◆ BRIEF 1
According to the Toyin Ojih Odutola biography, at which gallery did she present her first solo show in New York?

◆ PAGE EXCERPT

- Born: 1985 (age 40–41) Ife, Nigeria
- Education: California College of the Arts; University of Alabama in Huntsville;
- Occupation: Visual artist
- Known for: pastel, charcoal, pencil, black pen ink
- Website: toyinojihodutola.com

= Toyin Ojih Odutola =

Nigerian visual artist

Toyin Ojih Odutola (born 1985) is a Nigerian-American contemporary visual artist known for her vivid multimedia drawings and works on paper.

Lonely Chambers (T.O.), 2011, pen ink and marker drawing on paper, by Toyin Ojih Odutola (Image courtesy of the artist, Jack Shainman Gallery, Adam Green Art Advisory and the Green Family Art Foundation.)

== Early life and education ==
Ojih Odutola was born in 1985 in Ile-Ife, Nigeria, where both her parents were teachers. In 1990 her mother, Nelene Ojih, took Toyin and her two-year-old brother to the United States to accompany their father, Dr. Jamiu Ade Odutola, in Berkeley, California, where he was undergoing research and teaching chemistry at the university. After four years in Berkeley, the family moved to Huntsville, Alabama in 1994 where her father became an associate professor at Alabama A&M University and her mother a nurse. Ojih Odutola is of Yoruba and Igbo descent from her paternal and maternal heritage, respectively.

In 2007, while an undergraduate, she participated in the Norfolk Summer Residency for Music & Art, from Yale University in Connecticut. Shortly after in 2008, she received a Bachelor of Arts degree in Studio Art and Communications from the University of Alabama in Huntsville. In 2012, she earned a Master of Fine Arts degree from California College of the Arts, in San Francisco.

== Career ==
While studying at California College of Arts in San Francisco, she presented her first solo show in New York, "(MAPS)" at Jack Shainman Gallery in 2011. It was composed of a collection of individual black figures in decontextualized white backgrounds drawn in layers with a ballpoint pen. The ideas behind this series of skin as geography introduced her as a new voice in the visual representation of black skin.

Forbes featured Ojih Odutola in its 2012 list of 30 notable individuals under 30 in the category "Art & Style."

In 2015, her solo museum exhibition, "Untold Stories," at the Contemporary Art Museum St Louis, introduced storytelling and text into her work, marking a shift in her studio practice.

In 2016, she presented "A Matter of Fact," a solo exhibition at the Museum of the African Diaspora, in San Francisco, exploring a new style of works she developed during her residency at Headlands Center for the Arts, in Sausalito, California.

Her work was the featured cover story for Juxtapoz Magazine in November 2017, on the occasion of her museum solo exhibition, "To Wander Determined," at Whitney Museum of American Art, in New York. The exhibition presented a vibrant series of figures connected by a fictional narrative of two aristocratic Nigerian dynasties, who are joined by the union of titled sons from both families. Ojih Odutola introduces the portraits as the private collection from these families, which are of different upper-class origins unencumbered by the history of colonialism. The premise behind the portraits being fictional invites the audience to decipher the truth behind them.

She was appointed the Lida A. Orzeck ’68 Distinguished Artist-in-Residence for the academic year of 2017 to 2018 at Barnard College in New York.

◆ RECORDS SHOWN
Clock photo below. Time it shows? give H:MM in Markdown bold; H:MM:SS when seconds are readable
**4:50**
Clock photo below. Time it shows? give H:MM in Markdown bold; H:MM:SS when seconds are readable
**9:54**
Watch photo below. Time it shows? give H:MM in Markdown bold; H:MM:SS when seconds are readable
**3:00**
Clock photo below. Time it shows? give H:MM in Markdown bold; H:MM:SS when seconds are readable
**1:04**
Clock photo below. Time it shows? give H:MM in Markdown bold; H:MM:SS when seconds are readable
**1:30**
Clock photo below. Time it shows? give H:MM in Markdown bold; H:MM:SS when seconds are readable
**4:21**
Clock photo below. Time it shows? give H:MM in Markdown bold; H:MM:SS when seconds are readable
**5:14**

◆ BRIEF 2
Transcribe the entries exactly, beginning with the line that contains "Watch photo below." and continuing through the last line of the entries, with both ends included.

◆ WRITTEN REPLY 1
Jack Shainman Gallery

◆ WRITTEN REPLY 2
Watch photo below. Time it shows? give H:MM in Markdown bold; H:MM:SS when seconds are readable
**3:00**
Clock photo below. Time it shows? give H:MM in Markdown bold; H:MM:SS when seconds are readable
**1:04**
Clock photo below. Time it shows? give H:MM in Markdown bold; H:MM:SS when seconds are readable
**1:30**
Clock photo below. Time it shows? give H:MM in Markdown bold; H:MM:SS when seconds are readable
**4:21**
Clock photo below. Time it shows? give H:MM in Markdown bold; H:MM:SS when seconds are readable
**5:14**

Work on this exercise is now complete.